#### [DESCRIPTION OF THE TASK]
Where a line in the listing below contains the word "using", copy that line.

#### [RAW DATA]
Start of Block
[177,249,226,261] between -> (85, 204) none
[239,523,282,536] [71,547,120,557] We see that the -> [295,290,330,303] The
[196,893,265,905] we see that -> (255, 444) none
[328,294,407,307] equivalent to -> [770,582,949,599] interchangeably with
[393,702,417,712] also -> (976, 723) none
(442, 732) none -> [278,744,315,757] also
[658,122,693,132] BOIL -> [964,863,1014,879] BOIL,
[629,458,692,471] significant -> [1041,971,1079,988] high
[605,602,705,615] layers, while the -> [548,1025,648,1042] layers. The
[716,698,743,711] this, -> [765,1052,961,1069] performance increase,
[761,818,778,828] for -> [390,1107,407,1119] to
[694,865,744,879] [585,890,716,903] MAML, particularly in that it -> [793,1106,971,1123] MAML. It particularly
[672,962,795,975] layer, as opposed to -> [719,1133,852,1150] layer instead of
End of Block
Start of Block
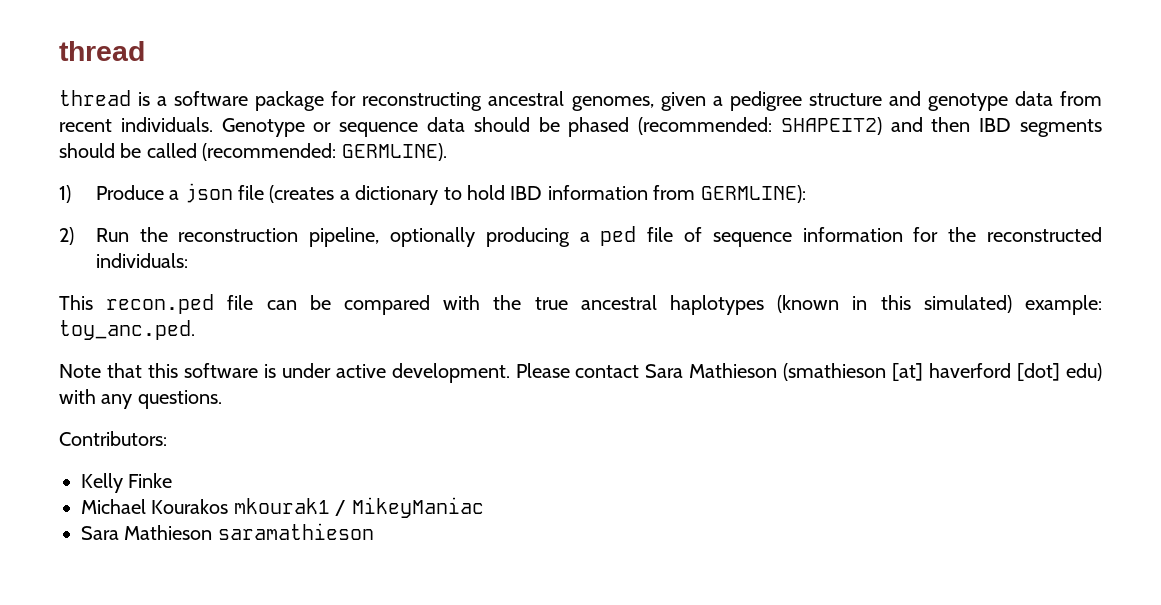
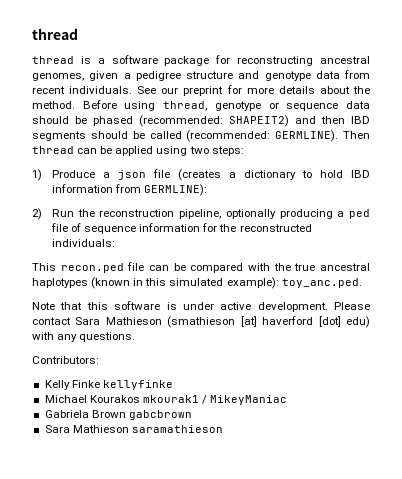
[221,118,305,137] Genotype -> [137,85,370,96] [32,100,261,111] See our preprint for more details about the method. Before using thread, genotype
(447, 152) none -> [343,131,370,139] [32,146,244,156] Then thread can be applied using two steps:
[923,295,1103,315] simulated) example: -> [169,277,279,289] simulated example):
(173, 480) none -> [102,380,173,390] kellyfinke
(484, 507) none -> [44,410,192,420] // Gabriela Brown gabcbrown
End of Block
#### [ANSWER BOX]
[221,118,305,137] Genotype -> [137,85,370,96] [32,100,261,111] See our preprint for more details about the method. Before using thread, genotype
(447, 152) none -> [343,131,370,139] [32,146,244,156] Then thread can be applied using two steps:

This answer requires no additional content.